Small Cap Bargains in Brazil
It’s been exactly one year since I shared our initial bullish article on Brazil.
The investment thesis is proving successful so far.
Over the last 12 months, the Brazilian ETF we favor (EWZ) has surged by 54%.
In January, hedge fund legend Stanley Druckenmiller gave Brazil a major vote of confidence. According to Yahoo Finance:
Billionaire investor Stanley Druckenmiller’s investment firm built a substantial position in Brazilian stocks just before a major market rally in January.
Duquesne Family Office acquired approximately 3.5 million shares of the $9.1 billion iShares MSCI Brazil ETF during the fourth quarter of 2023, according to regulatory filings. The firm also purchased call options on the fund.
If Druckenmiller entered EWZ at around $32, that would represent a $112 million stake, plus the call options. That’s a significant investment, even for a billionaire like him. His involvement is certainly encouraging.
Today, we’ll discuss why Brazilian stocks still offer substantial upside potential and explain why small caps might be poised for the next big move.
Room to Run
I recently came across a Morgan Stanley report titled LatAm Spring. The emerging markets team at Morgan Stanley is notably optimistic about Latin America, especially Brazil.
This hefty 268-page report is packed with insightful charts.
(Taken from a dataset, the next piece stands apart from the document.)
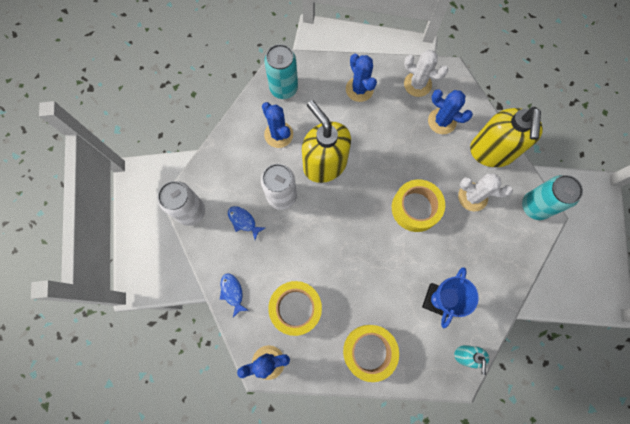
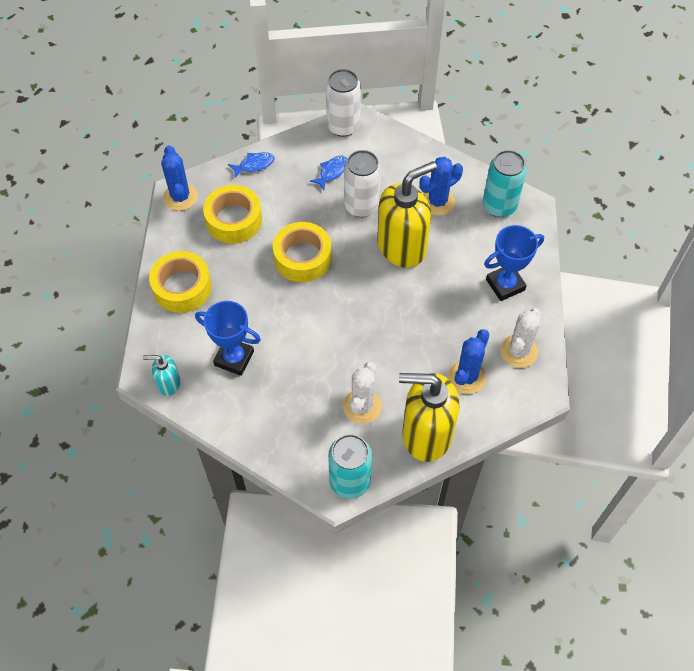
camera: 90 degrees right, 15 degrees down
(359, 89) = (505, 285): blue cactus -> blue trophy
(415, 208) = (347, 340): yellow tape -> yellow tape (302, 258)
I went through all of it and want to highlight some of the most compelling points.
The chart below is particularly eye-opening. It compares a typical “rule of thumb” allocation (60% equities, 40% bonds) with the average portfolio compositions in Latin America and Brazil.

Source: Morgan Stanley Research
Brazilian investors only allocate 9% to stocks, holding an astonishing 91% in fixed income assets like bonds, CDs, and annuities.
Why such low stock exposure? Because Brazilian equities have been heavily beaten down over the past 15 years. Foreign capital retreated as commodities, which dominate Brazil’s economy, fell out of favor. Key exports include oil, iron ore, copper, and precious metals.
Following the COVID pandemic, inflation surged to 10%, prompting the central bank to raise interest rates to 15%.
With fixed income paying yields above 10%, many understandably prefer safer bond instruments over stocks.
However, Brazil is now starting a rate-cutting cycle, expected to begin easing interest rates in March.
This should rekindle stock market interest among domestic investors, while foreign capital has already been flowing in strongly this past year.
As funds migrate from bonds back into equities, share prices should climb organically.
This is an ideal setup. I’ve held onto all my Brazilian investments and have no intention of selling soon. I want to watch dividends compound and valuations improve over time.
Growth Returns
Here’s another fascinating figure from the Morgan Stanley report, illustrating projected earnings growth in a “spring” (bullish) scenario across Latin American countries.

Brazilian firms could experience an 11% average annual EPS increase through 2035, setting the stage for strong returns over the next decade.
If this optimistic earnings projection materializes, I expect Brazilian stocks to see significant valuation upgrades.
(side note – Morgan Stanley believes Argentina may outpace Brazil in growth. I haven’t delved deeply into Argentina yet, but plan to follow up soon with more coverage.)
Small Caps Next to Run?
Until now, attention in Brazil has mostly focused on large caps. Giants like Vale (VALE), the iron ore miner we favor, which has climbed 74%; Petrobras (PBR and PBR.A), our preferred oil company, up roughly 30% since we spotlighted it; and Nubank (NU), Brazil’s rapidly expanding digital bank, which has gained 49%.
These remain strong holdings, and I haven’t sold any shares.
But I recently identified a Brazilian small-cap ETF worth considering: EWZS, managed by iShares, a BlackRock division.
EWZS contains 70 smaller Brazilian companies, trading at impressively low valuations. The average P/E ratio is just 9, with a price/book of only 1.1.
For context, the Russell 2000 small-cap index in the U.S. trades at a P/E of 34 and price/book of 2.4, while the S&P 500 commands a P/E of 29 and price/book exceeding 5.
EWZS offers access to smaller miners, consumer businesses, utilities, construction firms, oil and gas companies, and banks. If Brazil’s economy continues to rebound, this fund should perform well.
This ETF provides an excellent means of gaining exposure to Brazil’s smaller companies. I own shares and intend to increase my position in retirement accounts over the year.
Brazilian stocks have significantly underperformed for more than ten years, leaving ample opportunity for growth.
Investors are growing more eager to tap into hard assets, attractive yields, and undervalued equities. Brazil fits this profile perfectly.
With interest rates heading lower, Brazilian investors are likely to return to stocks for capital appreciation, and small caps stand out as a prime avenue to capitalize on this trend.